Higher Education: The change of condition "My university teacher and mentor Kenneth Arrow remembers me as a student who asked good questions. Although I had not previously thought of myself in that way, on reflection I think that Arrow was right. I was forever curious about how things worked (or didn't work), which led me to identify lapses or anomalies and/or to push the logic to completion. Such an orientation would serve me well throughout my academic career. My initial thoughts of becoming a lawyer changed in high school as I became more attracted to math and science and began talking about being an engineer. My mother declared that M.I.T. was the place to go and, with the advice of the physics teacher at the local college, I enrolled in Ripon College, which had a combined plan with M.I.T." Marriage: Marriage Luck "That combination worked out well.

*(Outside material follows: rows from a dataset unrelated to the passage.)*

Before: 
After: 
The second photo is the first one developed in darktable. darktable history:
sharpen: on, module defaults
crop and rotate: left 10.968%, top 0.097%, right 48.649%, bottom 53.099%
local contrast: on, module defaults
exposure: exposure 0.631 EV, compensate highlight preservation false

My first jobs after graduation in 1955 were as a project engineer for G.E. and later with the U.S. government in Washington, D.C., where I met and married my wife, Dolores Celini. I applied to and was accepted into the Ph.D. program at the Graduate School of Business at Stanford, where I enrolled in 1958. To my surprise and delight, I discovered that much of my engineering training in mathematics and statistics and model building carried over. But there was more to it than that. My engineering training gave me a much more grounded foundation than would most undergraduate programs in any of the social sciences."

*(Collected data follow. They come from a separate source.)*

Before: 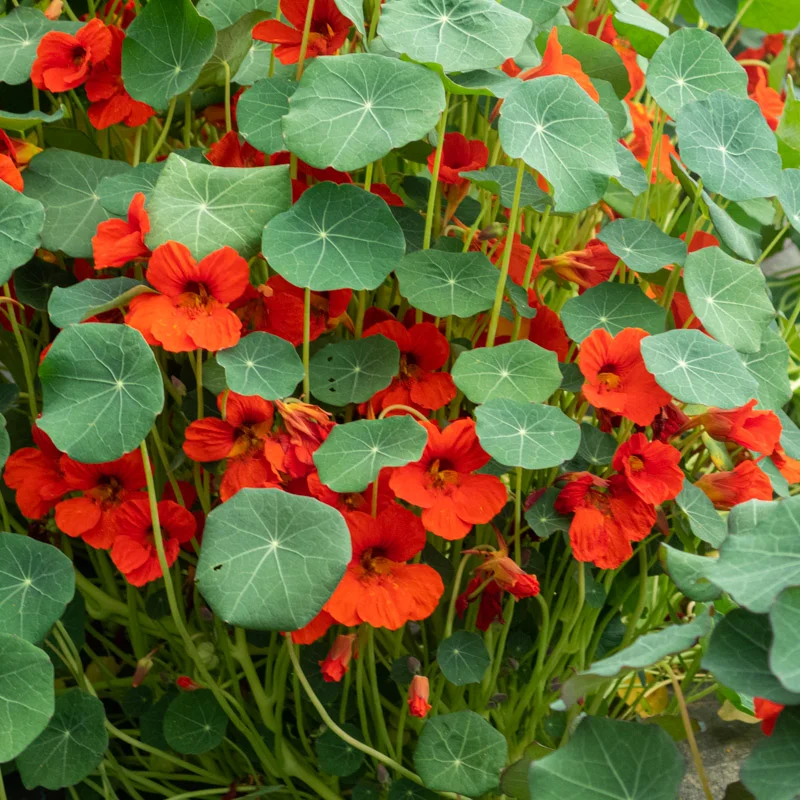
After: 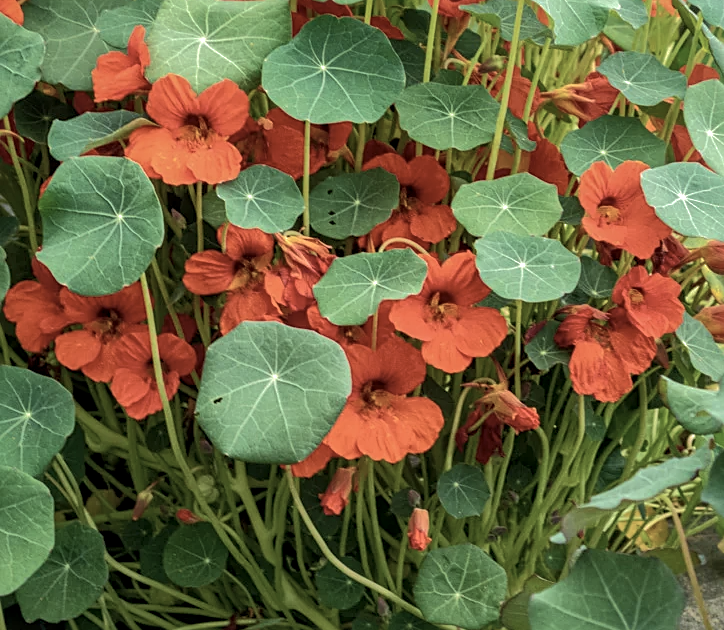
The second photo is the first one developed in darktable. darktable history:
shadows and highlights: shadows 40, highlights -60
contrast brightness saturation: contrast 0.1, saturation -0.36
velvia: on, module defaults
local contrast: on, module defaults
crop: top 20.916%, right 9.437%, bottom 0.316%
sharpen: on, module defaults
exposure: exposure 0.15 EV, compensate highlight preservation false
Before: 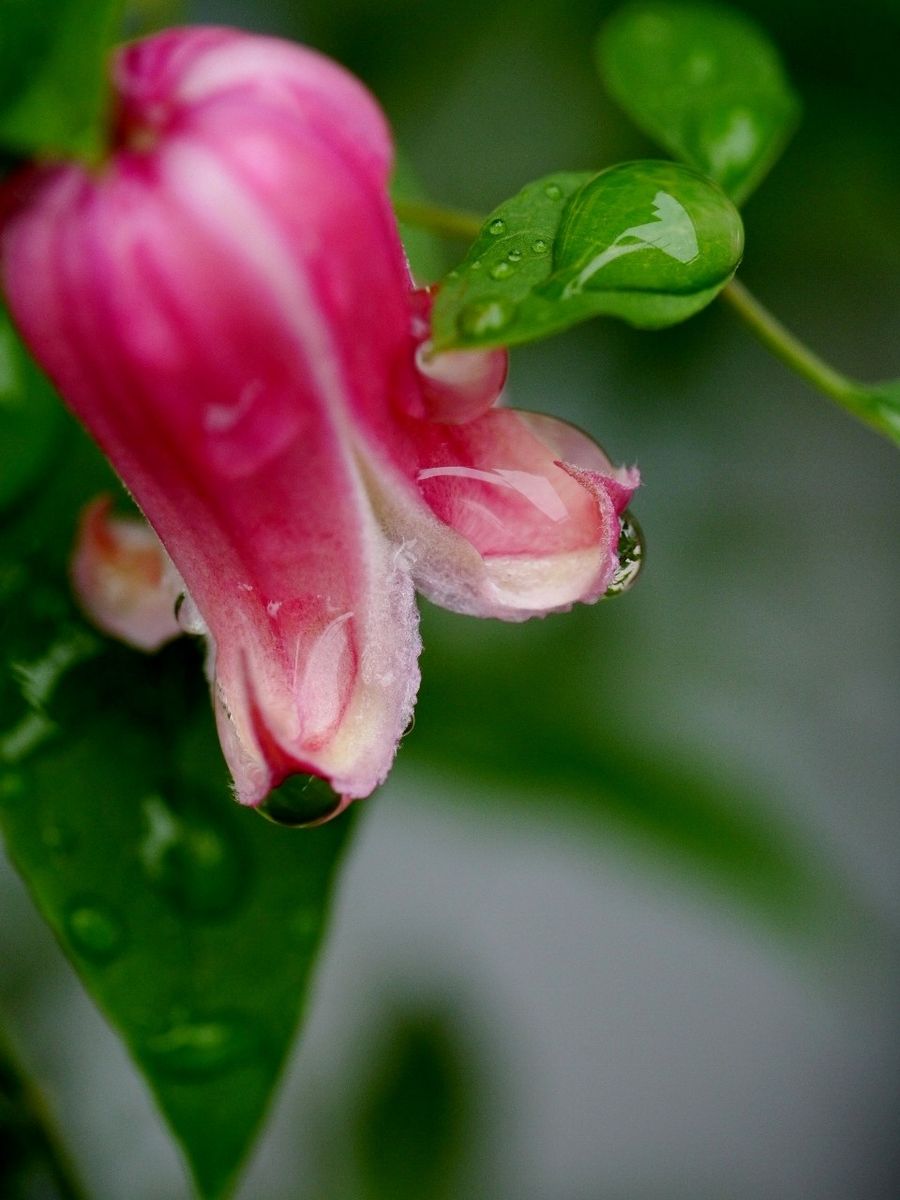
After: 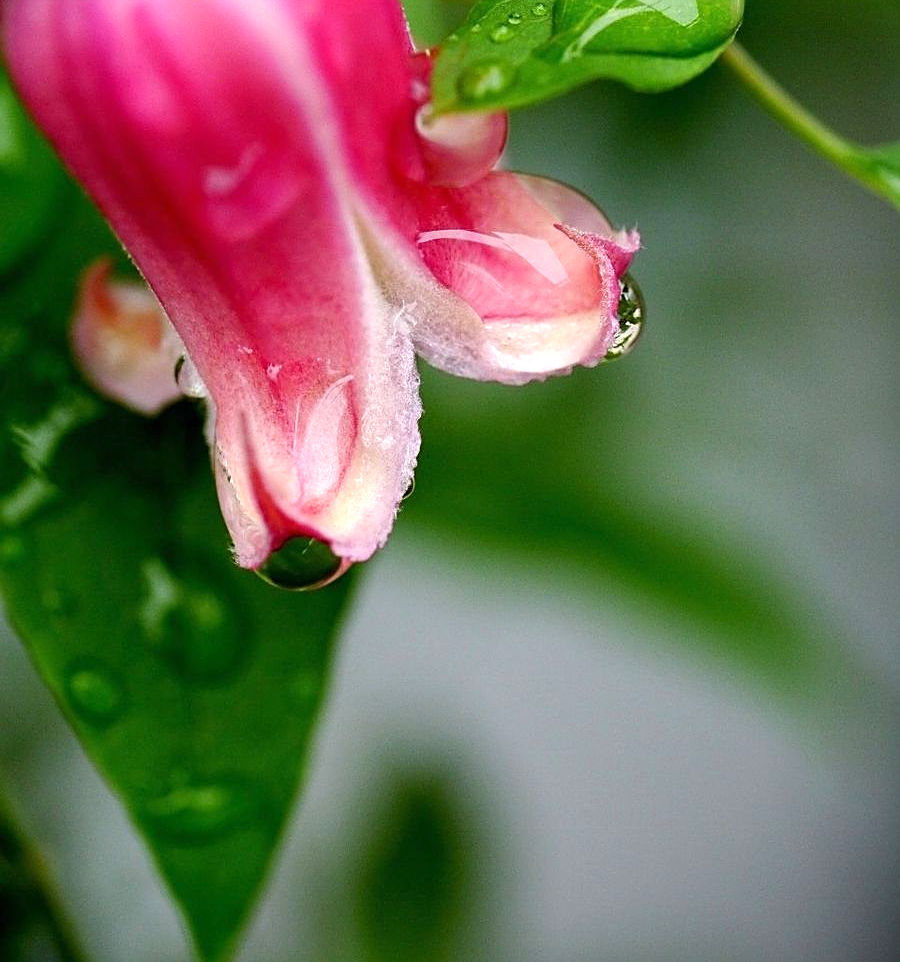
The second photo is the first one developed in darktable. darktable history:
exposure: black level correction 0, exposure 0.703 EV, compensate highlight preservation false
crop and rotate: top 19.826%
sharpen: on, module defaults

Although I would not come to appreciate this last until later, there was a major difference between engineering and economics with respect to hypothetical ideals. Thus whereas assumptions of weightlessness or perfect gas laws or frictionlessness etc. served the purpose of simplification in engineering, these assumptions would give way to realities (in the form of friction, resistance, turbulence, and the like) as engineering applications were attempted. In economics, however, assumptions of frictionlessness (of which the standard assumption of zero transaction costs was one) often went unquestioned or, even worse, were invoked asymmetrically. Thus whereas markets were subject to "failures" for which corrective public policy measures were prescribed, there was no corresponding provision for failures in the public sector. A more symmetrical approach would be to recognize that positive transaction costs were the economic counterpart of friction and that all forms of organization experience such costs albeit in variable degree (depending on the attributes of the transaction to be organized). I credit my engineering background with giving me a receptive attitude toward transaction costs, to include an interest in pinning down and working out the organizational ramifications of such costs.

Source of Inspiration:

Contribution By drawing attention at high theoretical level to equivalences and differences between market and non-market decision-making, management and service provision, Williamson has been influential in the 1980s and 1990s debates on the boundaries between the public and private sectors.